* _Task details_:
Render the lines in the first block of entries below as a JSON list of strings, one string per line with blank lines omitted, starting at the line that contains "left ankle: (140, 988, -12)" and ending at the line that contains "right knee: (1146, 1124, -6)", with both of those lines included. Leave out every other line.

[Supplied information — start]

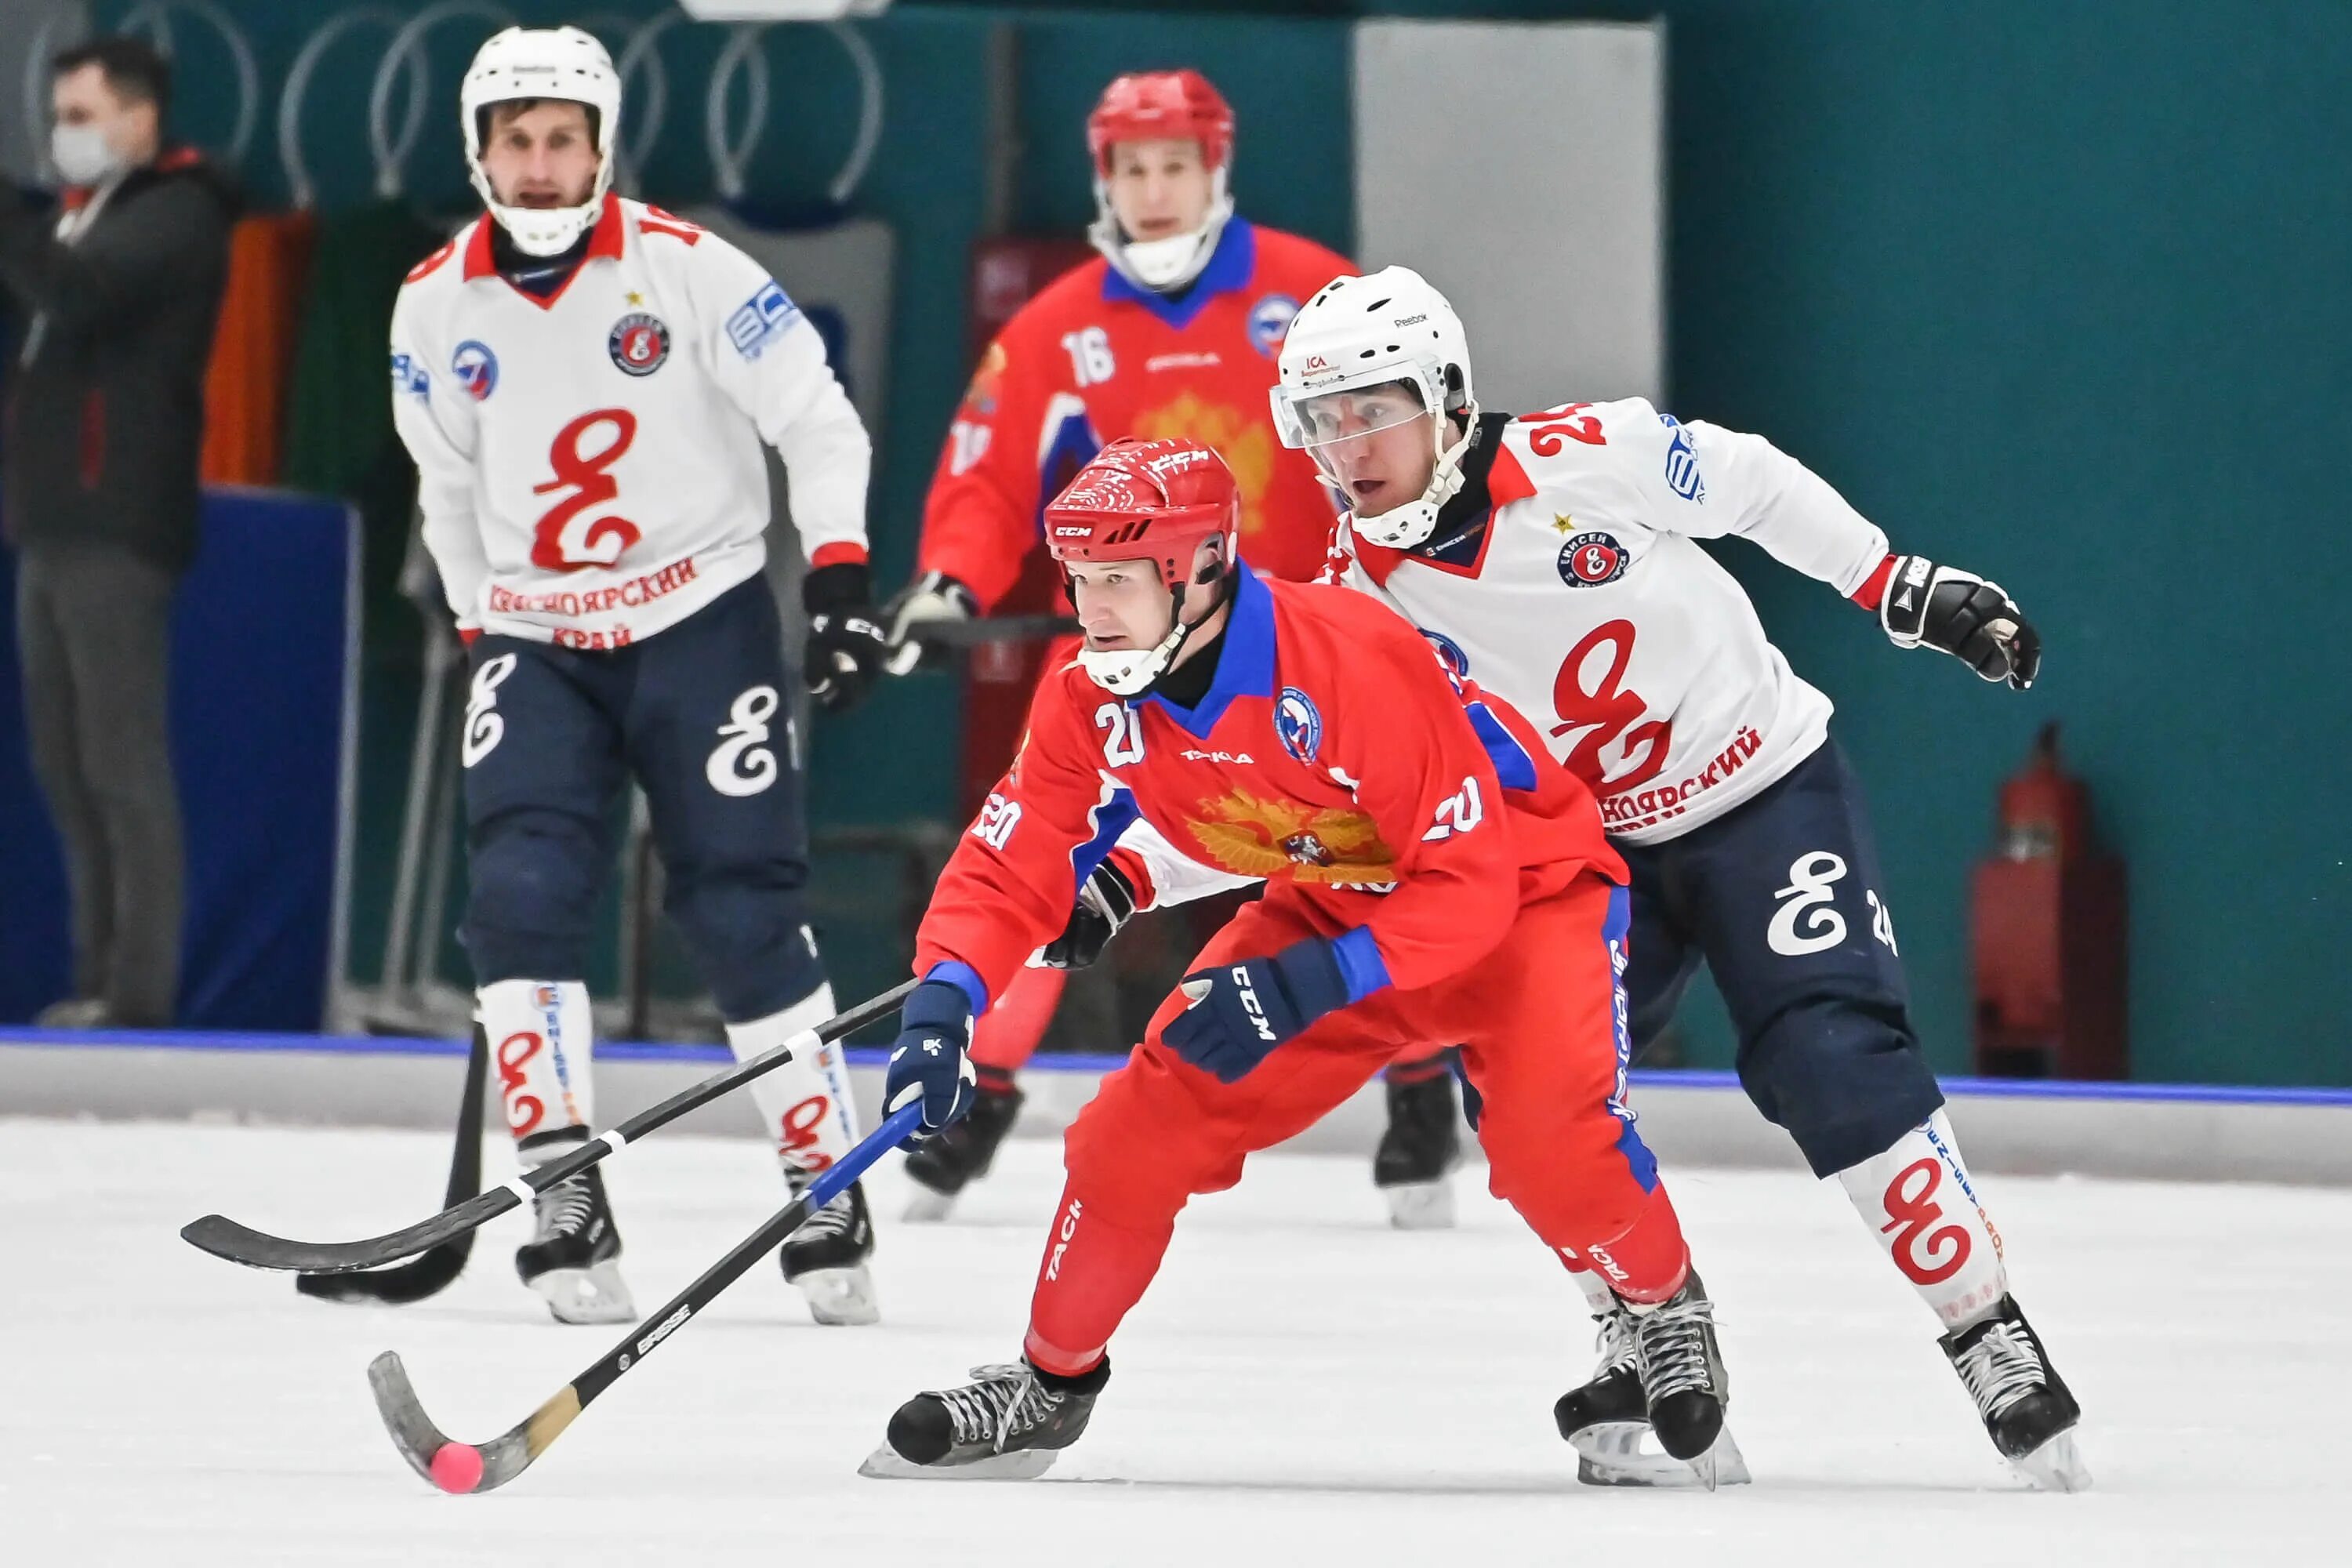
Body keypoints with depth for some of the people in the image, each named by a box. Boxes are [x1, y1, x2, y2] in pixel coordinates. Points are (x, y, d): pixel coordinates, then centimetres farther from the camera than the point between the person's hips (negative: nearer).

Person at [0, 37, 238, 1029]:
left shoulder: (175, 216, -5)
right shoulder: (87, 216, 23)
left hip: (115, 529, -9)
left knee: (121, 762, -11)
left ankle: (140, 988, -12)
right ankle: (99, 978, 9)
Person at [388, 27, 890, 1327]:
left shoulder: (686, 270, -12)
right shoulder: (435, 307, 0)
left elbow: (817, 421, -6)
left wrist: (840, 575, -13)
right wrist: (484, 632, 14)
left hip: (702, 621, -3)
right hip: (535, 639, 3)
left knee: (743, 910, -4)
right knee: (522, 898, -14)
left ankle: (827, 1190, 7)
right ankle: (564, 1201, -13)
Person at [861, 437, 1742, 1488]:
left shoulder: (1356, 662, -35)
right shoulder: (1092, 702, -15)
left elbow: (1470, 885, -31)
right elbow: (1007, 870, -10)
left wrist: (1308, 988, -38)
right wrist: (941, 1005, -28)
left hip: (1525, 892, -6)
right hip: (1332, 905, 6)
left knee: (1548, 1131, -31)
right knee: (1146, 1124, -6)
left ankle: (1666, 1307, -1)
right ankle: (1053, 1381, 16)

[Supplied information — finish]
[Supplied information — start]

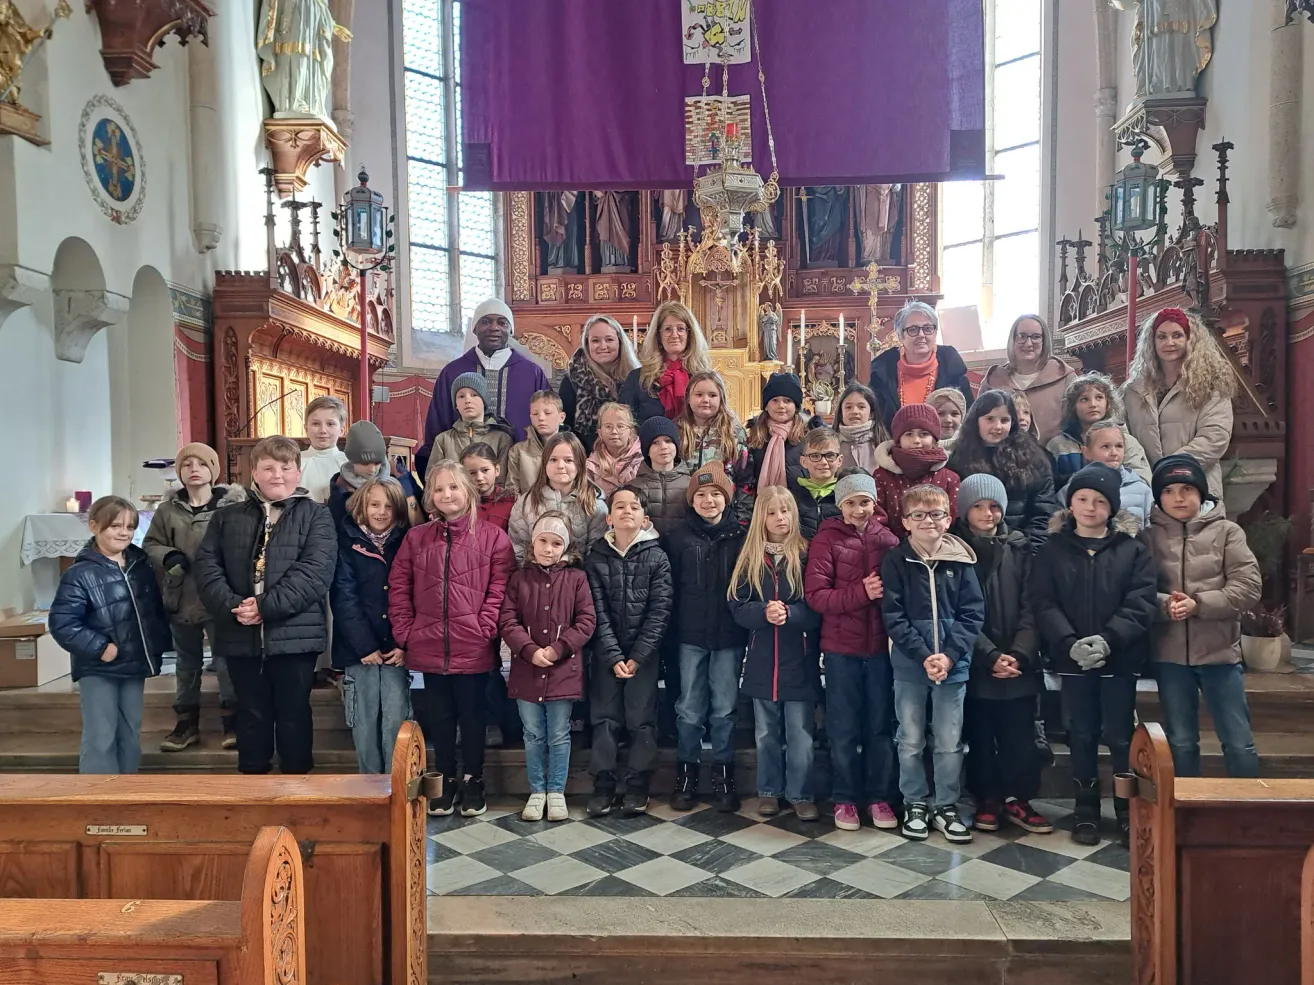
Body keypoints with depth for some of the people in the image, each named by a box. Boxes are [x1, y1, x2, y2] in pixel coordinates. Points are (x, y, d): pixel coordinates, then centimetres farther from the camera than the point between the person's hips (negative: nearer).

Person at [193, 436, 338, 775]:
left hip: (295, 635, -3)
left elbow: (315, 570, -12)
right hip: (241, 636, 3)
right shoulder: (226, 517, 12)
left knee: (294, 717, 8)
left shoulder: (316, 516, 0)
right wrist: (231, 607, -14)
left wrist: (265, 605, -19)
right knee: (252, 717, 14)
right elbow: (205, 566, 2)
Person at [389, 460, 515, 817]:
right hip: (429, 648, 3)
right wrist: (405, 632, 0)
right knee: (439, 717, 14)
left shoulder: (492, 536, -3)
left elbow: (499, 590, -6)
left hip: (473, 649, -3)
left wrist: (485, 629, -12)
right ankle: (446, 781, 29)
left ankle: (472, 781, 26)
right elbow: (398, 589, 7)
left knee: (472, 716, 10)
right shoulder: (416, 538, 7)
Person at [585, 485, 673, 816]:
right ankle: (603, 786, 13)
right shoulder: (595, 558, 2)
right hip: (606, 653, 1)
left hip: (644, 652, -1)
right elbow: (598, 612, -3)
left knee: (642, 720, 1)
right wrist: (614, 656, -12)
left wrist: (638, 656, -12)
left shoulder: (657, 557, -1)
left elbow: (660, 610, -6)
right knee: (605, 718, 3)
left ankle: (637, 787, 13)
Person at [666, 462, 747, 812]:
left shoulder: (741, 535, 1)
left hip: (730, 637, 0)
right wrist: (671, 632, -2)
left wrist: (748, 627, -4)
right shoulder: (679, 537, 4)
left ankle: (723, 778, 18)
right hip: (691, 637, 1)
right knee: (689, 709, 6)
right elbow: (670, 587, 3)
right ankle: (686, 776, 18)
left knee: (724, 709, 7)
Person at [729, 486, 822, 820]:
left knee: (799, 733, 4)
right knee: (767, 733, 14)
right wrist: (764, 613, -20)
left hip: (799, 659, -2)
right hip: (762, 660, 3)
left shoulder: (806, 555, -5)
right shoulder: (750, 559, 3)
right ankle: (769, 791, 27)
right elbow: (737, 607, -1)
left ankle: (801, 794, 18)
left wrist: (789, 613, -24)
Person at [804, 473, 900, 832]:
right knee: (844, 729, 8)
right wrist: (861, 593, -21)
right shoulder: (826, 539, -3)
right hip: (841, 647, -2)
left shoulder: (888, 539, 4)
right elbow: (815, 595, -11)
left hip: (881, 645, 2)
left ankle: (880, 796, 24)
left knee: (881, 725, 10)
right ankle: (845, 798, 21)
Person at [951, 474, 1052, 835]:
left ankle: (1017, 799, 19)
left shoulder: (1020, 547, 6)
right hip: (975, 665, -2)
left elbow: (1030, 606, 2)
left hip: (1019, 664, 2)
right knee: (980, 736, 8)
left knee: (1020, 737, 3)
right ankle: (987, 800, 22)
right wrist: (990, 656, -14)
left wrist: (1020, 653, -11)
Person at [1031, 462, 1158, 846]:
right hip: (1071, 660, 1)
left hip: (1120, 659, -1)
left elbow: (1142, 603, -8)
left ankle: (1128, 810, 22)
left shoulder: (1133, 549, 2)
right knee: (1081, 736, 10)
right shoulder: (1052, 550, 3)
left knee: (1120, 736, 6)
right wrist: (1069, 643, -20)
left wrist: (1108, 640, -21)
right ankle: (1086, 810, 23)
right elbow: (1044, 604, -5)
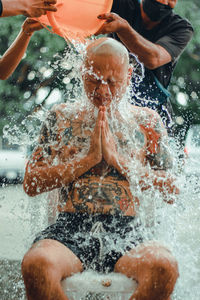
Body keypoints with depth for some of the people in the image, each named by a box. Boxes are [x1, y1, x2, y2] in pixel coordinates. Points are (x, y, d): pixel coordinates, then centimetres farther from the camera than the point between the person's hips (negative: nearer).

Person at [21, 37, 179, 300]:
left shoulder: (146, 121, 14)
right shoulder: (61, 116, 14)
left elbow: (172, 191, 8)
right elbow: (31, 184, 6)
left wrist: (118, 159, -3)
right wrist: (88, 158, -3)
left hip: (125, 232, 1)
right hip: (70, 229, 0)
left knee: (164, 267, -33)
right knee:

[Supplied information — finish]
[Supplied information — start]

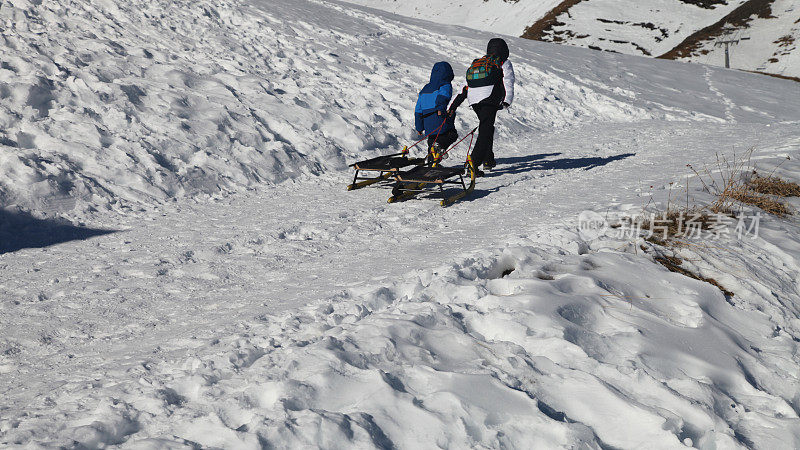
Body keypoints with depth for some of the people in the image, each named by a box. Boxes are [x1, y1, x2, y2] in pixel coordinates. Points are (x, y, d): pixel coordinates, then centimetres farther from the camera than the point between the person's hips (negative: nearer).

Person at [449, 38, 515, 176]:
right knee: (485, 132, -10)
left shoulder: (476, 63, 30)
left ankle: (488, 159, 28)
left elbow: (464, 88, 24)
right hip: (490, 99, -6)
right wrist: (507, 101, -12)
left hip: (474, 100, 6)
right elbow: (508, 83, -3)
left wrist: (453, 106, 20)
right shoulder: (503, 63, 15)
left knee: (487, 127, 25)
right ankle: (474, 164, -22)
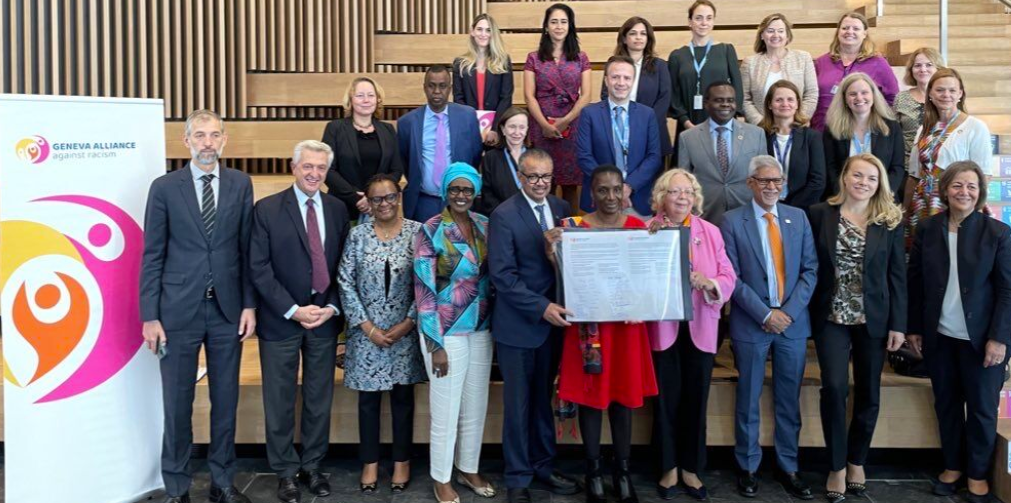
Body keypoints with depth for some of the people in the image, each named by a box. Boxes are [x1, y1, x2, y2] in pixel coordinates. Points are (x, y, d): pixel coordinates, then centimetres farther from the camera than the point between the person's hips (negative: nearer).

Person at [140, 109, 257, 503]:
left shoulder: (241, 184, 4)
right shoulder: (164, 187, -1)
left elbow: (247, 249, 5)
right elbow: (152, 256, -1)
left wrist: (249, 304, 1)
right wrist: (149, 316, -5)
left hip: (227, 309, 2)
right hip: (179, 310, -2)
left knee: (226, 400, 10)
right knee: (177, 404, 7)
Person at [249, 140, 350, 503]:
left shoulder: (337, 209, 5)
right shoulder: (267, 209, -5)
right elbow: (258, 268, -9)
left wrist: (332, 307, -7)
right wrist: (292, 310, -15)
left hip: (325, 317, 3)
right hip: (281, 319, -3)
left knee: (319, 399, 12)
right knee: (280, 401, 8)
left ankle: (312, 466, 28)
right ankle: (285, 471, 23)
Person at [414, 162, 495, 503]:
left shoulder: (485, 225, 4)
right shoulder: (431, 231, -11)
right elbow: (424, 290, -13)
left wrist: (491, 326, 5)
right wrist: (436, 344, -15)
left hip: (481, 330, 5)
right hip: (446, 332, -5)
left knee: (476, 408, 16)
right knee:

[Supplied information — finish]

* _Answer_:
[
  "left ankle: (140, 988, -12)",
  "right ankle: (99, 978, 9)",
  "Person at [388, 27, 890, 1327]:",
  "left shoulder: (686, 270, -12)",
  "right shoulder: (435, 307, 0)",
  "left elbow: (817, 421, -6)",
  "left wrist: (840, 575, -13)",
  "right wrist: (484, 632, 14)",
  "left hip: (702, 621, -3)",
  "right hip: (535, 639, 3)",
  "left knee: (743, 910, -4)",
  "right knee: (522, 898, -14)",
  "left ankle: (827, 1190, 7)",
  "right ankle: (564, 1201, -13)",
  "Person at [861, 437, 1742, 1488]:",
  "left shoulder: (1356, 662, -35)",
  "right shoulder: (1092, 702, -15)",
  "left elbow: (1470, 885, -31)",
  "right elbow: (1007, 870, -10)",
  "left wrist: (1308, 988, -38)",
  "right wrist: (941, 1005, -28)",
  "left hip: (1525, 892, -6)",
  "right hip: (1332, 905, 6)",
  "left knee: (1548, 1131, -31)",
  "right knee: (1146, 1124, -6)"
]